** EXERCISES **
A. In the text on Lawler, Iowa, below, condense the paragraph beginning "As of the census of 2020" into a bulleted list that keeps its main figures.
B. Write the next part of the Lawler, Iowa text that follows, picking up after its final sentence.

*** TEXT FOR ANALYSIS ***

Lawler is a city in Chickasaw County, Iowa, United States. The population was 406 at the time of the 2020 census.

==History==
Lawler was incorporated in 1871. It is named for John Lawler, an early settler who was instrumental in bringing the railroad to the settlement.

==Geography==
According to the United States Census Bureau, the city has a total area of 0.89 sqmi, of which 0.88 sqmi is land and 0.01 sqmi is water.

==Demographics==

===2020 census===
As of the census of 2020, there were 406 people, 202 households, and 118 families residing in the city. The population density was 428.9 inhabitants per square mile (165.6/km^{2}). There were 203 housing units at an average density of 214.4 per square mile (82.8/km^{2}). The racial makeup of the city was 91.1% White, 0.0% Black or African American, 0.7% Native American, 0.0% Asian, 0.0% Pacific Islander, 3.4% from other races and 4.7% from two or more races. Hispanic or Latino persons of any race comprised 5.4% of the population.

*** End of TEXT FOR ANALYSIS ***
*** RECORDED DATA ***

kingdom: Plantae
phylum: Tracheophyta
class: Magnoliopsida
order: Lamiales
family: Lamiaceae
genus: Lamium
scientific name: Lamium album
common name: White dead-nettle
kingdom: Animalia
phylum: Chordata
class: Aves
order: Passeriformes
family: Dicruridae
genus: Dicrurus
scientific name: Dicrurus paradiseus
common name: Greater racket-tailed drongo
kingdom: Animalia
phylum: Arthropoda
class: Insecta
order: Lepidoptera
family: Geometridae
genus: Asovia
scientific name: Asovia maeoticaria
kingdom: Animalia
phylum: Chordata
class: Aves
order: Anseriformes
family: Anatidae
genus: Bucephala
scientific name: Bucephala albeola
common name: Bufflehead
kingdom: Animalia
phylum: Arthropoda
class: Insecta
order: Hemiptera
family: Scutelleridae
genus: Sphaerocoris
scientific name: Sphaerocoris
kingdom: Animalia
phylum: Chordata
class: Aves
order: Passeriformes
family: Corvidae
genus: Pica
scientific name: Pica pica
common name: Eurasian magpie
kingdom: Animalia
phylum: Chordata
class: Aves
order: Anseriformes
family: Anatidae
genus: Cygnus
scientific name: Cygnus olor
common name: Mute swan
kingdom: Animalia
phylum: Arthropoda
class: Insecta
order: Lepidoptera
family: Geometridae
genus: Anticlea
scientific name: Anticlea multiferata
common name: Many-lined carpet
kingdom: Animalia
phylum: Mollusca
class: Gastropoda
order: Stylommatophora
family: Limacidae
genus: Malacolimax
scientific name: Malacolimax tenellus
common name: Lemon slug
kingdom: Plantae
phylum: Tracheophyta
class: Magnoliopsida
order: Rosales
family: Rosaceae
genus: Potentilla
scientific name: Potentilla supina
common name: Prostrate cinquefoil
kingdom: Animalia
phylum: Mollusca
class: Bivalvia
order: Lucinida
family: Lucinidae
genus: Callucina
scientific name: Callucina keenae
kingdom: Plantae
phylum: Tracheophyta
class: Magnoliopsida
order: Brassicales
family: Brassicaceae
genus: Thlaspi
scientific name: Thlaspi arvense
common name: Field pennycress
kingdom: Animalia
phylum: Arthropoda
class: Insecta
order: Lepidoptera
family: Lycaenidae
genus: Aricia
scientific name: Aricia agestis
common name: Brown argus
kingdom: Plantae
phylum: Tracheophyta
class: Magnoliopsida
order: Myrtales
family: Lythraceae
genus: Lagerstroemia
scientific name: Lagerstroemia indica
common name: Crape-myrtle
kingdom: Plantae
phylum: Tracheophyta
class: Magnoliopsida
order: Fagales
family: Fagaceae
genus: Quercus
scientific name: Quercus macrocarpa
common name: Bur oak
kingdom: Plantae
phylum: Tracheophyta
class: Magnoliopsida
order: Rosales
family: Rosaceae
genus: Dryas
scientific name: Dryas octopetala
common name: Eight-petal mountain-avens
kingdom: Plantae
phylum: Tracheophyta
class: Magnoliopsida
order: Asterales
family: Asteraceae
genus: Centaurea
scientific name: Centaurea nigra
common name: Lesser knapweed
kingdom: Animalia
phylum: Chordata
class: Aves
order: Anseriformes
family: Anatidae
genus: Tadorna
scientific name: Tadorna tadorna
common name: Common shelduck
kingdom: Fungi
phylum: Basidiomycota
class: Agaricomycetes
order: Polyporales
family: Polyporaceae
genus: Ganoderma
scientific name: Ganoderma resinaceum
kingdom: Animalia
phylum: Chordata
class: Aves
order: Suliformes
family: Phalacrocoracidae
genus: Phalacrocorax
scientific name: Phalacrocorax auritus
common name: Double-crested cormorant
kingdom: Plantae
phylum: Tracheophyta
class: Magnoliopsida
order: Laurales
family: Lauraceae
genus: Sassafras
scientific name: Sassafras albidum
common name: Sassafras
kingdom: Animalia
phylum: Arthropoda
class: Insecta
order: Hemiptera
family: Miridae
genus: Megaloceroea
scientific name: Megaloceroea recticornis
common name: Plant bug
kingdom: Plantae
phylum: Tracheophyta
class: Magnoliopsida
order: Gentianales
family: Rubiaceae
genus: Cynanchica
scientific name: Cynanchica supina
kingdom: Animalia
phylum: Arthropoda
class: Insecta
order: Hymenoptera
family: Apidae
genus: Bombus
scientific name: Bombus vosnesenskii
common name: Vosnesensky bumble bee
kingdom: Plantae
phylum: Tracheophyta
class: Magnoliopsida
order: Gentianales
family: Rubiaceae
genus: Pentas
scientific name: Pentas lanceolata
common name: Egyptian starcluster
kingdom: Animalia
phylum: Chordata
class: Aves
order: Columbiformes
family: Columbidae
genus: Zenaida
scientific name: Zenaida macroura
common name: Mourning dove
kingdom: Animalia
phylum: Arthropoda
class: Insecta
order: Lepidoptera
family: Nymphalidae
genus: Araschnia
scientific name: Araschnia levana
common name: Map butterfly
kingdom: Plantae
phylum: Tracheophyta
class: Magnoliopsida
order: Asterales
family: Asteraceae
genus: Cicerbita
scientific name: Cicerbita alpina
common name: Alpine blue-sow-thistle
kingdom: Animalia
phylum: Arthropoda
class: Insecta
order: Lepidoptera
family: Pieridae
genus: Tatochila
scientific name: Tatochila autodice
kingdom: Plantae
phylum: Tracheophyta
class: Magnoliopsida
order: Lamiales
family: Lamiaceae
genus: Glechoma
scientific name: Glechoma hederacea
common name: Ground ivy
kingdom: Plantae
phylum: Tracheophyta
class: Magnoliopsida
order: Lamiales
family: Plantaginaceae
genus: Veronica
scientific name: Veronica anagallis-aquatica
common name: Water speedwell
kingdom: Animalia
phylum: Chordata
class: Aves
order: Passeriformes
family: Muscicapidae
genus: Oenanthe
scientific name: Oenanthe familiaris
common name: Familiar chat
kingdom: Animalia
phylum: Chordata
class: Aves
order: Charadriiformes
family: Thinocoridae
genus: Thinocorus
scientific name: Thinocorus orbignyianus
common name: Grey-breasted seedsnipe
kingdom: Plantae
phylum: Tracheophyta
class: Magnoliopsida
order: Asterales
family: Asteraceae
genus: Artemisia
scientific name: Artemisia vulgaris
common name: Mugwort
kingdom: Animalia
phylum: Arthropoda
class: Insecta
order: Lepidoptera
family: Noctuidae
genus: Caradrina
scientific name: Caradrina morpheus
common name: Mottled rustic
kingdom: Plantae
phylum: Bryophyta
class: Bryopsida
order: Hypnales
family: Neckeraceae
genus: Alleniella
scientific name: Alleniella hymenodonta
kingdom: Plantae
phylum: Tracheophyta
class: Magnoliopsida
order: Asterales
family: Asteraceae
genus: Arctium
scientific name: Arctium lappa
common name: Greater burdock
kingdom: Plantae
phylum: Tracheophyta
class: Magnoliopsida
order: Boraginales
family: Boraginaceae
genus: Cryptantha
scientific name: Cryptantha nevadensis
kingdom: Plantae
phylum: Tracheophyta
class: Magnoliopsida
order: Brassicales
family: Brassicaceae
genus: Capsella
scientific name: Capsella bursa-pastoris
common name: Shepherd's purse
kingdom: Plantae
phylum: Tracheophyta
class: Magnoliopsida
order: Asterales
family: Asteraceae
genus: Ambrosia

*** End of RECORDED DATA ***

** ANSWERS FOR THE EXERCISE **
A.
- Residents: 406 people in 202 households and 118 families
- Population density: 428.9 per square mile (165.6/km²)
- Housing: 203 units, averaging 214.4 per square mile (82.8/km²)
- Racial makeup: 91.1% White, 0.0% Black or African American, 0.7% Native American, 0.0% Asian, 0.0% Pacific Islander, 3.4% other races, 4.7% two or more races
- Hispanic or Latino of any race: 5.4%

B.
Of the 202 households, 25.2% of which had children under the age of 18 living with them, 39.6% were married couples living together, 9.4% were cohabitating couples, 24.8% had a female householder with no spouse or partner present and 26.2% had a male householder with no spouse or partner present. 41.6% of all households were non-families. 32.2% of all households were made up of individuals, 14.9% had someone living alone who was 65 years old or older.

The median age in the city was 42.0 years. 22.4% of the residents were under the age of 20; 6.4% were between the ages of 20 and 24; 23.2% were from 25 and 44; 25.4% were from 45 and 64; and 22.7% were 65 years of age or older. The gender makeup of the city was 52.2% male and 47.8% female.

===2010 census===
As of the census of 2010, there were 439 people, 200 households, and 127 families living in the city. The population density was 498.9 PD/sqmi. There were 214 housing units at an average density of 243.2 /sqmi. The racial makeup of the city was 92.7% White, 0.2% African American, 6.8% from other races, and 0.2% from two or more races. Hispanic or Latino of any race were 8.9% of the population.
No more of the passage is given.